> **Extracted entries**:
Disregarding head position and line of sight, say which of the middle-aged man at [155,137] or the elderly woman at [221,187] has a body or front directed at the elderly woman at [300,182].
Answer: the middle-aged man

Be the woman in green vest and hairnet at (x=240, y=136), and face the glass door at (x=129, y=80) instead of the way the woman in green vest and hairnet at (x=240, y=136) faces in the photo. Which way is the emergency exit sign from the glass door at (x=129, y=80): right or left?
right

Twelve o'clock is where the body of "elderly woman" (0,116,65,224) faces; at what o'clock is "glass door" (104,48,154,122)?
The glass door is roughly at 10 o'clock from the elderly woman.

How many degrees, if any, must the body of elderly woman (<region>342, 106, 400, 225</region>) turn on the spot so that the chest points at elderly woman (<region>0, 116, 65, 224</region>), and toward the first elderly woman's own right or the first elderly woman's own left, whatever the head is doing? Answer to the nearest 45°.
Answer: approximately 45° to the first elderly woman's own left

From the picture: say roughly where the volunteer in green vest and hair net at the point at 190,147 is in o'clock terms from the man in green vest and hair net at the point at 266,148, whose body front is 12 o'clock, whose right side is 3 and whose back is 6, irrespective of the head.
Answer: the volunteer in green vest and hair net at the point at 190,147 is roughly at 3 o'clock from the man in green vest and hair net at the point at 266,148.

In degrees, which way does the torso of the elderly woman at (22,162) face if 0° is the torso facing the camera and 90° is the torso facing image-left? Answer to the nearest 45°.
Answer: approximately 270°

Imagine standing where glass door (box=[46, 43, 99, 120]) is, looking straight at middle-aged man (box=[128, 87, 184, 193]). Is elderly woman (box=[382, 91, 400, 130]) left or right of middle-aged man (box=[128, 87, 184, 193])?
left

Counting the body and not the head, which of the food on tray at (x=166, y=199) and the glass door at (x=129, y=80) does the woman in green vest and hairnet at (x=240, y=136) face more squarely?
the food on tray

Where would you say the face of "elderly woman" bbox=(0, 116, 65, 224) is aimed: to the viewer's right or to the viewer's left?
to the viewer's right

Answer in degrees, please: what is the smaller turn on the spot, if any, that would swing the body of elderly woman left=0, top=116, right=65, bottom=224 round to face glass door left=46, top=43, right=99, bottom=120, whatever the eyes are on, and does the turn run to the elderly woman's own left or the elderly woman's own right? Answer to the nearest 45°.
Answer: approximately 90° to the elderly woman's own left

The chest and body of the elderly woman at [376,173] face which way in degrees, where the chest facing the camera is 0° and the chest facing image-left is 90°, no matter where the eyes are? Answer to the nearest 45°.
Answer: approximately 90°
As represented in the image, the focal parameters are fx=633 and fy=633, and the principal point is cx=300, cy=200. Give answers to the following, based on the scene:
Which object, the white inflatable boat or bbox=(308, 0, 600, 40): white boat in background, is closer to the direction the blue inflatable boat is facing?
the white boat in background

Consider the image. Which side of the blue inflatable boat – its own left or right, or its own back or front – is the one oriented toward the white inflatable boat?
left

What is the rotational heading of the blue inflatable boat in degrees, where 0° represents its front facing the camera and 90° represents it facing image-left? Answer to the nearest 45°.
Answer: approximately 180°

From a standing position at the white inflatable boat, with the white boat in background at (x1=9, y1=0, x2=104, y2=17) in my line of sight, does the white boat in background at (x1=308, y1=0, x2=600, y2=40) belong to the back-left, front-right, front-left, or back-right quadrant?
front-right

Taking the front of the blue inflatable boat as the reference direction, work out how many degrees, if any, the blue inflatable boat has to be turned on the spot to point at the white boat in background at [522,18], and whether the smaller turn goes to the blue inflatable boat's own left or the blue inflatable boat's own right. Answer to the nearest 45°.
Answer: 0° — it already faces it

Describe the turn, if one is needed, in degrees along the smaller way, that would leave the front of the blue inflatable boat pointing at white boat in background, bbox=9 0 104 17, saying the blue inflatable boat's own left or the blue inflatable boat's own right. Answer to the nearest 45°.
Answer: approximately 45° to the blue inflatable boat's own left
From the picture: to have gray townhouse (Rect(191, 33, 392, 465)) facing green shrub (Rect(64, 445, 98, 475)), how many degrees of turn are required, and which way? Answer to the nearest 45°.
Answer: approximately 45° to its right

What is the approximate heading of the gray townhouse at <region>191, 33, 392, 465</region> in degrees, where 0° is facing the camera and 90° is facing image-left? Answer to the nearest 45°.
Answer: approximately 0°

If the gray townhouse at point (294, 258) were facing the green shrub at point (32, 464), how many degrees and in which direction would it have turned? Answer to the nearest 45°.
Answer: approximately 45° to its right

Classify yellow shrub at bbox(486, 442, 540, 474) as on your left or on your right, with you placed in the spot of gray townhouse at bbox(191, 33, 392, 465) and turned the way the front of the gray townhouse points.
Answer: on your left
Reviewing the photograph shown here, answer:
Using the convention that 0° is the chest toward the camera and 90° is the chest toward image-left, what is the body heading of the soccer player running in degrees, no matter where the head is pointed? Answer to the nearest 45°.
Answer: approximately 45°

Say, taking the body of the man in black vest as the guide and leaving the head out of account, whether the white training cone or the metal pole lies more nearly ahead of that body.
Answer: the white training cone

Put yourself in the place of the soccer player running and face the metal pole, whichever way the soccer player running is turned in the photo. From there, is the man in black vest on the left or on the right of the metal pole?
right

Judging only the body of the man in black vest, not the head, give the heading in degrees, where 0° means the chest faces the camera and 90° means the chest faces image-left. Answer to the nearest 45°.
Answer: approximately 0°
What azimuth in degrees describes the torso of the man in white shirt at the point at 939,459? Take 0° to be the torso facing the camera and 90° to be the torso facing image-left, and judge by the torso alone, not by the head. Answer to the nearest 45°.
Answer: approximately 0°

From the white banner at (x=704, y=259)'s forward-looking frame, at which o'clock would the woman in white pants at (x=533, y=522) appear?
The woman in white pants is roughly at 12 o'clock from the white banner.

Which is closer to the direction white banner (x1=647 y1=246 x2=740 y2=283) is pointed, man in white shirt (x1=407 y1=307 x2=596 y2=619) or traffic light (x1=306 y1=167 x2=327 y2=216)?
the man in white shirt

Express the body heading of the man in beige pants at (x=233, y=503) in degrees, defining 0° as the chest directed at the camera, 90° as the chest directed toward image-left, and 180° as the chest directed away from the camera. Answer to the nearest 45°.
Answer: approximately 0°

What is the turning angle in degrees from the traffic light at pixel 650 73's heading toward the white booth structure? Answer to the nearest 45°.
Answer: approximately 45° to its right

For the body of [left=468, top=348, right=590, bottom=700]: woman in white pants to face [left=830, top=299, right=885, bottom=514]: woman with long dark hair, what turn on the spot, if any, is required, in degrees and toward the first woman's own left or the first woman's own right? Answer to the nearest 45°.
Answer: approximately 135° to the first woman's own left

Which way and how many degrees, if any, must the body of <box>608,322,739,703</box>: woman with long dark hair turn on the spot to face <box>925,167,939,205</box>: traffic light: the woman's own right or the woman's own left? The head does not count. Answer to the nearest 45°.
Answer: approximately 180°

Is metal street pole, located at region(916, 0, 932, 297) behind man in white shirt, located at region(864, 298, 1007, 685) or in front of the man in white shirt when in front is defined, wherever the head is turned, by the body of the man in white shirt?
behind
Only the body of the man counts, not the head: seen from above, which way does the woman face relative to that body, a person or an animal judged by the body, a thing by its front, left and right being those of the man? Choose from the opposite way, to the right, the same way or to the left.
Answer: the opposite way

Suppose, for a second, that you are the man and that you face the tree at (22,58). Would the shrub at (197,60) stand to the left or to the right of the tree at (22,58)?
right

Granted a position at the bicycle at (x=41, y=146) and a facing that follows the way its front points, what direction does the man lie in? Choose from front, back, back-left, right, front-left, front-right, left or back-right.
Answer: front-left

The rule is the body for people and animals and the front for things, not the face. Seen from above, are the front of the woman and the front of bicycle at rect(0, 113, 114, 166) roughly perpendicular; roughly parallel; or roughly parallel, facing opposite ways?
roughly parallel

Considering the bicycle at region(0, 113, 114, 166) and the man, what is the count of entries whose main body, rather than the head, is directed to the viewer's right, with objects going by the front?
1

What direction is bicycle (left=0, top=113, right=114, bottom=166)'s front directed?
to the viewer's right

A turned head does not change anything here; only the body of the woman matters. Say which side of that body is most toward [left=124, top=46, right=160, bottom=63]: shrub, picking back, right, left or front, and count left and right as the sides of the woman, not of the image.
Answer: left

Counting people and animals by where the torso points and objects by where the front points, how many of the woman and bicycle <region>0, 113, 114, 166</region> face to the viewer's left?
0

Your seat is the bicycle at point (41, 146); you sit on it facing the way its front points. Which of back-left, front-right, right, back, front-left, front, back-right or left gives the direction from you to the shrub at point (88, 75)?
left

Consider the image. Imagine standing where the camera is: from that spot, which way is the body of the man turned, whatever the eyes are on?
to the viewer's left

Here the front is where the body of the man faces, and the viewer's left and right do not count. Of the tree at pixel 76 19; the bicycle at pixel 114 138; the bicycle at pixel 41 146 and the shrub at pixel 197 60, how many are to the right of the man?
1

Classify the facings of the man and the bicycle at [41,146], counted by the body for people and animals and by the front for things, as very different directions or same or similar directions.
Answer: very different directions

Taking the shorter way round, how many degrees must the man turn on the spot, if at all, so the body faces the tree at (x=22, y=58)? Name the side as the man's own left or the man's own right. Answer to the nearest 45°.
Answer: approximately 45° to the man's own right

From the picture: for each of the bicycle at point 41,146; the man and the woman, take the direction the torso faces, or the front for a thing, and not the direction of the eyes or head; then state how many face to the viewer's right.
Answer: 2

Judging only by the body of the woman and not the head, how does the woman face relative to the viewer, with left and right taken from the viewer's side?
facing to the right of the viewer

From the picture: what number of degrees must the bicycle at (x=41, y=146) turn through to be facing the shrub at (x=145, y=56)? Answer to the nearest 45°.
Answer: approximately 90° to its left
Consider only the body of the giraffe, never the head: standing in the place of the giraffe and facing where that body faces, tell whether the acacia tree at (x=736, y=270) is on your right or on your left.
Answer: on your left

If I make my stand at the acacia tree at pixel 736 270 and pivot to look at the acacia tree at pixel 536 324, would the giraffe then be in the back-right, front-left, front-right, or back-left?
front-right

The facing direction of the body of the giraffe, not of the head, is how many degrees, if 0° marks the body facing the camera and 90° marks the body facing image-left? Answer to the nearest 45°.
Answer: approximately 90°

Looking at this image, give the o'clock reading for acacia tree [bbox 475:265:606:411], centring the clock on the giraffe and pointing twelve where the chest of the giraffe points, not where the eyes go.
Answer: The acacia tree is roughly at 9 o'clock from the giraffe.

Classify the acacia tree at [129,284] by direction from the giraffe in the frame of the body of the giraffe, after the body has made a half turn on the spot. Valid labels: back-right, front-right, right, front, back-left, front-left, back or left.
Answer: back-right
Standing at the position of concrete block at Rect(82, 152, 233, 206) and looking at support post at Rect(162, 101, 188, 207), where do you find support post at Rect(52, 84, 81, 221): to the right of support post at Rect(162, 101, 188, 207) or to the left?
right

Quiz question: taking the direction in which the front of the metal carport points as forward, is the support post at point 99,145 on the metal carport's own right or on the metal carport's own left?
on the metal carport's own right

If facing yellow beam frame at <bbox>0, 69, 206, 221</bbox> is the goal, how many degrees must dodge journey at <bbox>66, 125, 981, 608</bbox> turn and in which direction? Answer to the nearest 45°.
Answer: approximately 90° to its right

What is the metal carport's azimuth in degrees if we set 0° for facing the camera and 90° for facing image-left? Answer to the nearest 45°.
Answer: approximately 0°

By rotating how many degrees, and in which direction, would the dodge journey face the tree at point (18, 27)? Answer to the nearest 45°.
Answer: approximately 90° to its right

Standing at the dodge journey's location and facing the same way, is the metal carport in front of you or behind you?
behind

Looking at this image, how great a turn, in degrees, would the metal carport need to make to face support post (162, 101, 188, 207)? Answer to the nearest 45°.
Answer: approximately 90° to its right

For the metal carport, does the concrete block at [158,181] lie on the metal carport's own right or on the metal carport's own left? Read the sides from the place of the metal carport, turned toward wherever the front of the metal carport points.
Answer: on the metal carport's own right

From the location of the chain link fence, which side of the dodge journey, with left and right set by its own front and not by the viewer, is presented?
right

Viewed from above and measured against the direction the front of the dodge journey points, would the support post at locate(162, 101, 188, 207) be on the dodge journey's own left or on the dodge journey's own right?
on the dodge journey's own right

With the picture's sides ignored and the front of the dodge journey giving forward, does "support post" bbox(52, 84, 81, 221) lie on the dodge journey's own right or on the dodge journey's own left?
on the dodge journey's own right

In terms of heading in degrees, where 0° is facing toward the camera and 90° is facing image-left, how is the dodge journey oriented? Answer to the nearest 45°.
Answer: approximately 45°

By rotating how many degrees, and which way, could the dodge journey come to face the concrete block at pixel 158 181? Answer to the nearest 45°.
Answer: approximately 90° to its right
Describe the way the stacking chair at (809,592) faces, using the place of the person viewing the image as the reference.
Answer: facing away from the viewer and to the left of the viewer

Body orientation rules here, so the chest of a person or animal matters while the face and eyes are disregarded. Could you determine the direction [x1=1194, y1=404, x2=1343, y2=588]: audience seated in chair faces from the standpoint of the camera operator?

> **What to work on**: Arrange the lines of the listing from the one containing "Judging only by" through the one containing "Answer: approximately 90° to its left", both included, as a Markdown table with the columns Row and Listing line. Number each row and leave out blank lines.

> **Answer for the task**:
| Row | Listing line |
|---|---|
| 1 | Judging only by the body of the woman and not the head, how does the woman face relative to the viewer, with left and right taken from the viewer's side? |
| 2 | facing to the right of the viewer |
| 3 | From the picture: what number of degrees must the bicycle at (x=41, y=146) turn through to be facing the shrub at (x=145, y=56)? Answer to the nearest 45°. |
| 4 | Answer: approximately 90° to its left |